Just about every academic I know (I’m in science/tech) has skills that could make them a lot more money in the private sector.
A *lot* more money.
Let me emphasize that:
*A LOT* more money.
To the extent where some of my colleagues (tech field, again, this is not generally an option for humanities researchers) start companies as a second job. You know, because they want some of that money, which again, let me repeat, they’re not making as academics.
At the highest levels of academia, where you’re a Principal Investigator, each funded project generally only pays you a month’s salary. The other 9 months are teaching salary, which again is not very much money, and whatever little bits of grants you can get parceled out to you from other projects.
And in technical fields, pay is much higher than in the humanities. In the humanities you pretty much get paid crap. In music, my wife’s field, it was described as “a crumb every *other* month”.
Now to activists.

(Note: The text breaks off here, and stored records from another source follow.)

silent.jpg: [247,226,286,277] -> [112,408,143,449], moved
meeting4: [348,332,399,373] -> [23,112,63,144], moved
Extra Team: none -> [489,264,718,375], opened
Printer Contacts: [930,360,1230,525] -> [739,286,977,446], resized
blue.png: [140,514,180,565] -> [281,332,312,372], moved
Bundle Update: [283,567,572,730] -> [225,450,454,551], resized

Guess how much that pays? Squat. Most activists make exactly $0.00 per forever.
I find this “all gender studies are crap even the dude ones” attitude from MRAs is similar in a lot of ways to the “don’t call me a white person, I’m just a person” attitude. Both balk at the idea of what was once a “default” identity being labeled and scrutinized, as if that turns those identities into “just another” sex/race/whatever.
These guys want to be the “default,” with all the power and privilege that entails. Anything that questions that – even if it presumably supports their continued supremacy – is suspect.
My ex worked as a server. There was another server working with him who was also a physics researcher at one of the academic institutions in town. He served tables for the fast money, and did physics for the love of it.
As far as I know, he was single. I suppose that wouldn’t be sustainable if he had a partner or children.
i think it’s simpler than that. the mrm (and especially r/mensrights) is primarily young, white, male, irreligious and tech savvy- a population that by and large is openly hostile to the humanities, and assumes that because they don’t understand those fields, they must not be legitimate (see e.g. that one idiotic xkcd strip)
in the case of mras, i think there’s a bit of sour grapes to it, too. deep down, they know this shit is an integral part of the success of the social justice movements they’re trying to ape, but they just can’t do it, so they play paper games with statistics, get all pissy when anyone points out it’s more complicated than that, and above all make sure you know they hate hate hate your way of thinking.
I don’t get the SBS hate. Social sciences are about everyday human life; why shouldn’t they be studied? Politics affects law which affects criminology which affects sociology which affects everyone, every day, all the time. Why do people like to pretend these are less important than physical sciences?
I actually AM studying men’s studies a lot. (My school doesn’t have a dedicated program– it just has gender studies– but we have a big emphasis on men’s studies within that department.) I can see why MRAs don’t like it: it doesn’t blame everything on feminism and/or women.
The belief that professor is a well-paid profession is surprisingly common (possibly because many tenured professors ARE well-paid). My parents told me to become a professor because they get paid well and have lots of free time, and were extremely surprised when I pointed out that it’d be strictly better to be a barista than an adjunct professor: the pay is about equal and barista-ing doesn’t require a PhD.
When your authoritarian faith, your belief system, is as fragile as the MRMs, it is to be expected that one would rail against the very idea of investigating or studying the basis for that faith.
“Do not arouse the wrath of the great and powerful OZ”.
All of academia is men’s studies, basically. I’m always rather suspicious when men think that feminist study and women’s studies should be all about them as well. There’s a large risk of men’s studies type space turning into spaces about re-centering men (and expecting women to do the same) and male self actualization rather than learning how to be allies to women when it comes to ending sexist oppression of women.